> [PROBLEM DESCRIPTION] Write out every line below that includes the word "PROTECTED".

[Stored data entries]
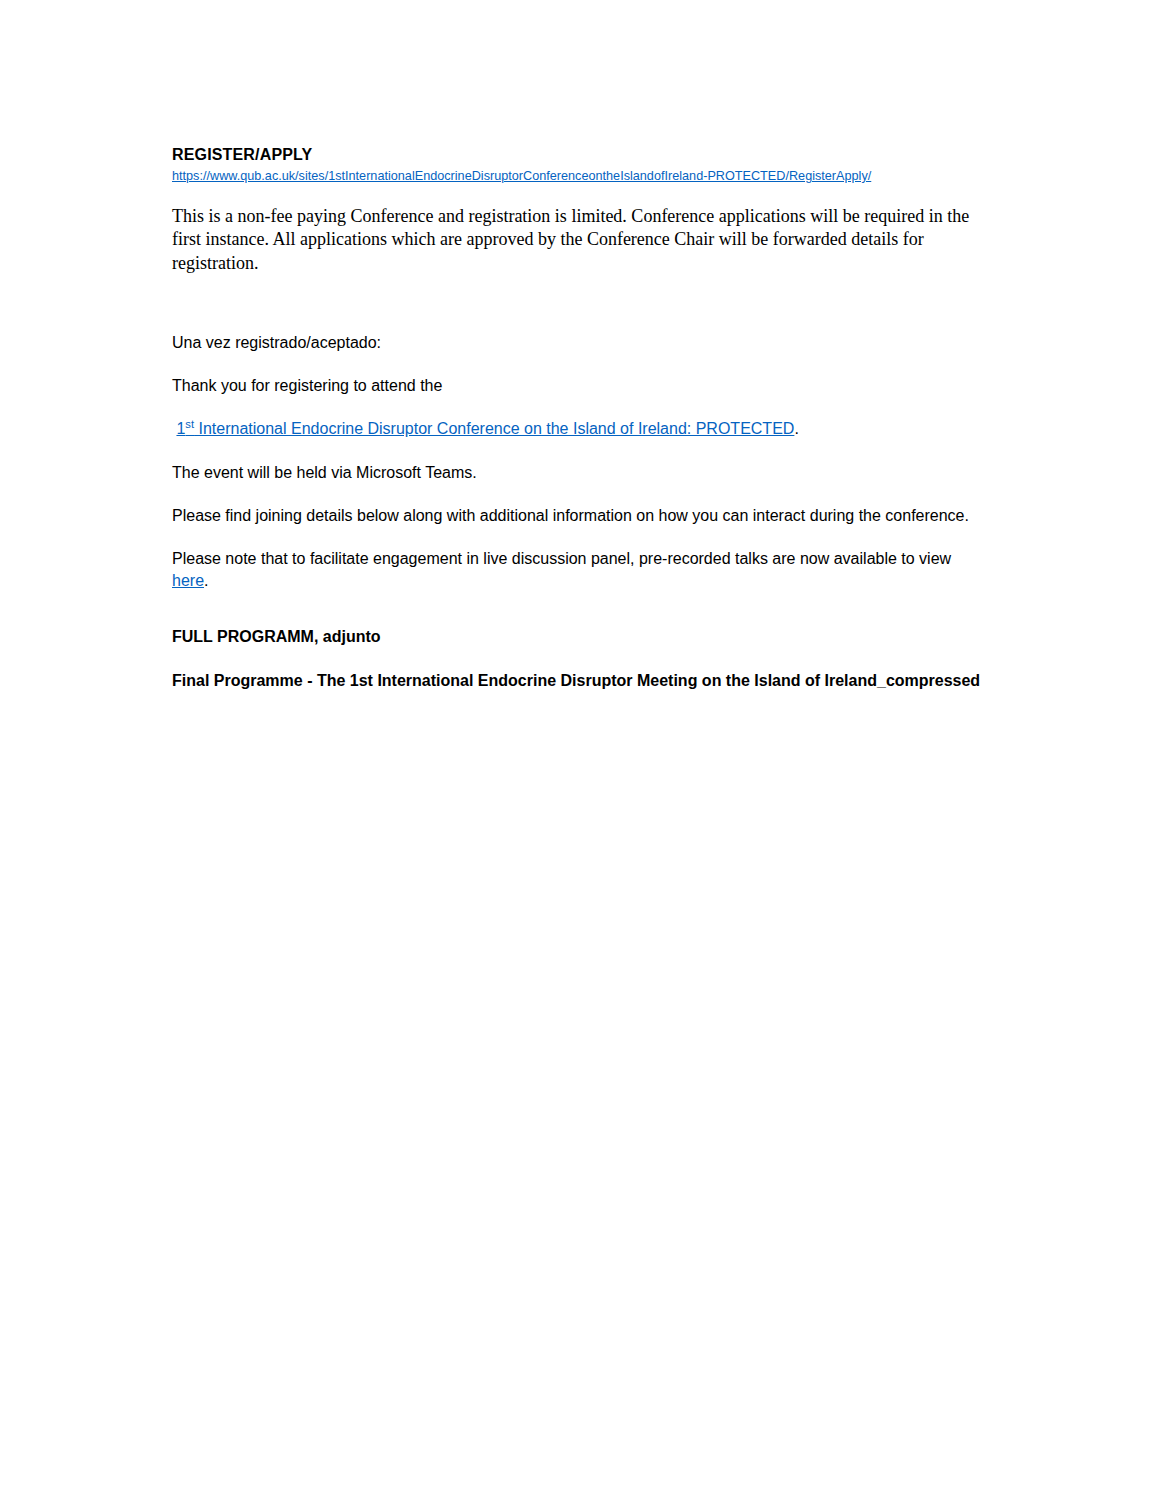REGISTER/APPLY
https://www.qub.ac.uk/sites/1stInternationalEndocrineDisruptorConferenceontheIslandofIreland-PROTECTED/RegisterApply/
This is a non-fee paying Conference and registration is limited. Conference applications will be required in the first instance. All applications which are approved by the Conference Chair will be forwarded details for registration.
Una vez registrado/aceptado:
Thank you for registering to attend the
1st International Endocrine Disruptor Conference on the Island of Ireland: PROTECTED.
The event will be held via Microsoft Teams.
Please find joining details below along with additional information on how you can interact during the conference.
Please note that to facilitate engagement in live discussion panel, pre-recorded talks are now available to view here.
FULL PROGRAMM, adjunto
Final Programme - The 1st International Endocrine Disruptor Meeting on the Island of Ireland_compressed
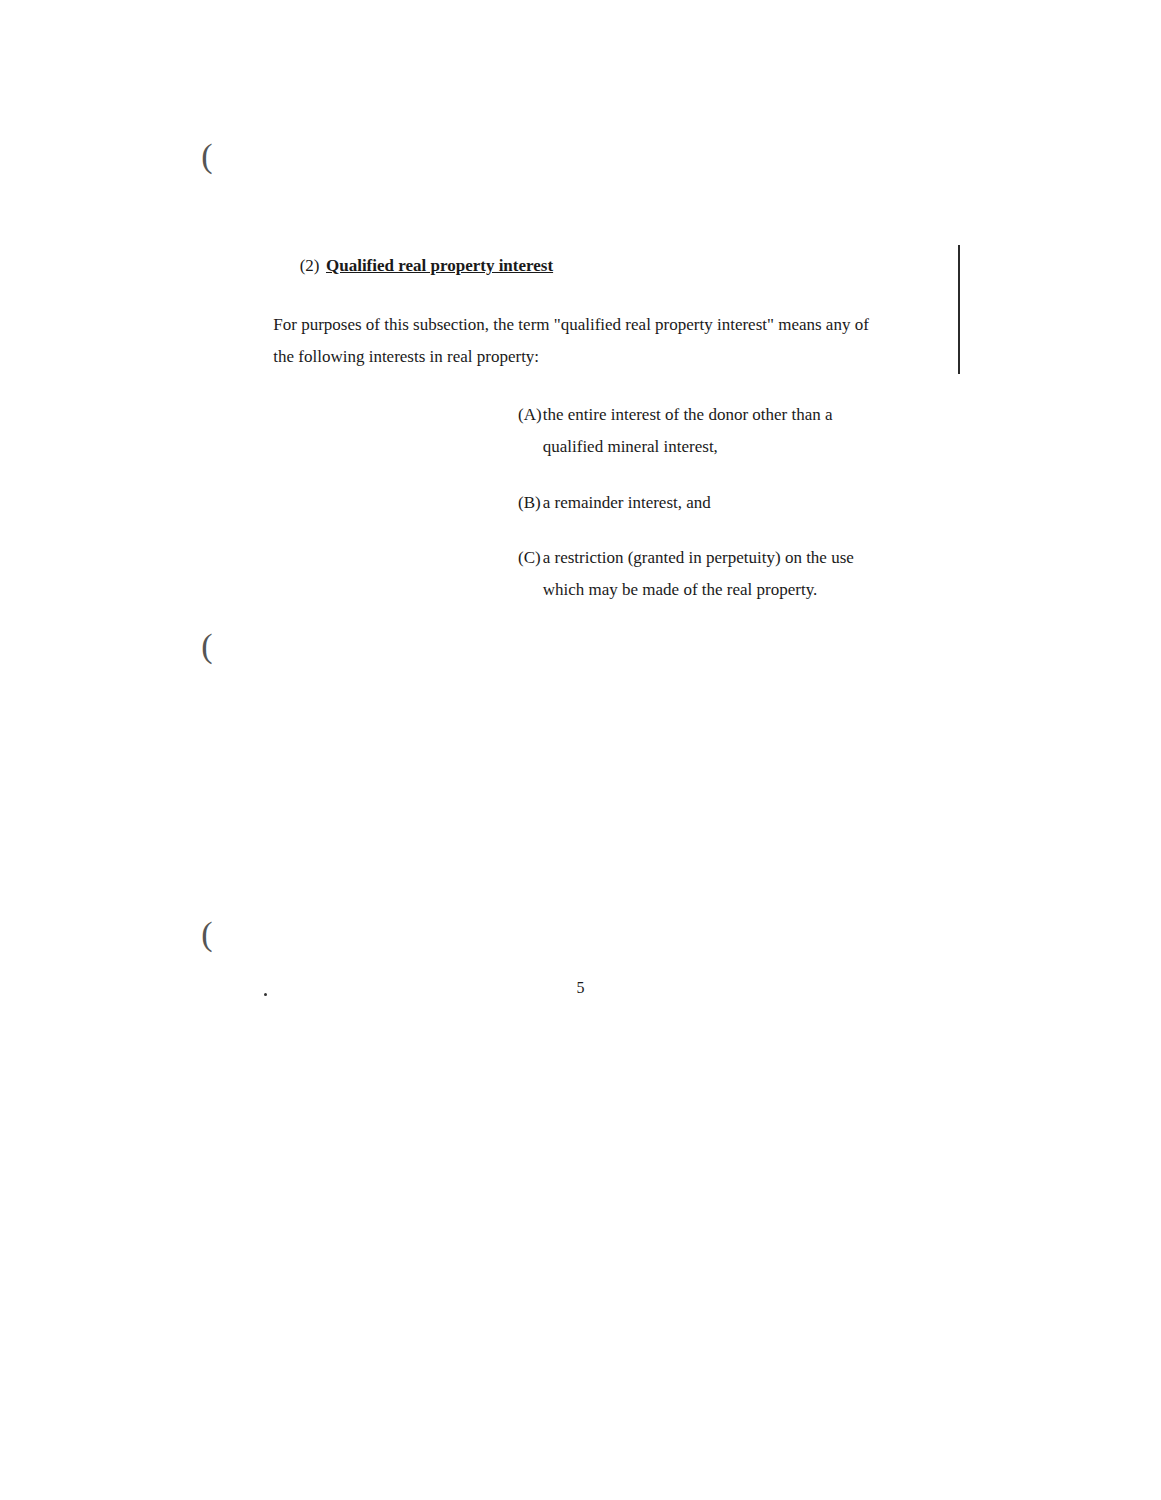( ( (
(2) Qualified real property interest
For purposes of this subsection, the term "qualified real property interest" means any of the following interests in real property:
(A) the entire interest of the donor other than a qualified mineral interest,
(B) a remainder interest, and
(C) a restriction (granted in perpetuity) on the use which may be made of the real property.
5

* * *

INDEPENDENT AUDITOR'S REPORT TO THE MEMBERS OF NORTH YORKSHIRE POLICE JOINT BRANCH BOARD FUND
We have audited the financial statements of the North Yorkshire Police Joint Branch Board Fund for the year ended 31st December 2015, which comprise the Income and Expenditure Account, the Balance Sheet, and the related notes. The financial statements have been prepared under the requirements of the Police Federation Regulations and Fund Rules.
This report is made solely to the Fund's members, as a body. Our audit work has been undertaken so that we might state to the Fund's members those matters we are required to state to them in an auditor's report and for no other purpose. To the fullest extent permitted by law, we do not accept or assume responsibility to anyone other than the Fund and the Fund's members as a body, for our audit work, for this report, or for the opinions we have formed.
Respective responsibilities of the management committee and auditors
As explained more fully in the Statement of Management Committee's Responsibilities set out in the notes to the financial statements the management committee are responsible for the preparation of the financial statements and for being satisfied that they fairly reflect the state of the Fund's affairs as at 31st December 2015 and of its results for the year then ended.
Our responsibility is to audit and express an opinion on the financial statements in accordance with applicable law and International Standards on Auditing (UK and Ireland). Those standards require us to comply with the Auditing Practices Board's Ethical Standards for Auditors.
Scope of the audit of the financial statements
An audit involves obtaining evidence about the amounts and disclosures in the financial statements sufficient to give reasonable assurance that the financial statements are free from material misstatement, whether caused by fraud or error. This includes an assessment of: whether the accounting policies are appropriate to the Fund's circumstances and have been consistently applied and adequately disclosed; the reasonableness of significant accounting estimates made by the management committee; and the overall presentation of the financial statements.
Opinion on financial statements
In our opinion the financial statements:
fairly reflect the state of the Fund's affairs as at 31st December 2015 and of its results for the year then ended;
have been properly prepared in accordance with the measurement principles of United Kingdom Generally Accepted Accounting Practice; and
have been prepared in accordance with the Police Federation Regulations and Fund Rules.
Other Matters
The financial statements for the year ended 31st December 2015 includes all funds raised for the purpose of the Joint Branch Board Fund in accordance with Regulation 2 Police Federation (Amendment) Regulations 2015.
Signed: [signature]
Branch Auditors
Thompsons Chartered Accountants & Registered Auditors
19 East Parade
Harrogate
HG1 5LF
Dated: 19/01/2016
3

> [WRITTEN ANSWER]
https://www.qub.ac.uk/sites/1stInternationalEndocrineDisruptorConferenceontheIslandofIreland-PROTECTED/RegisterApply/
1st International Endocrine Disruptor Conference on the Island of Ireland: PROTECTED.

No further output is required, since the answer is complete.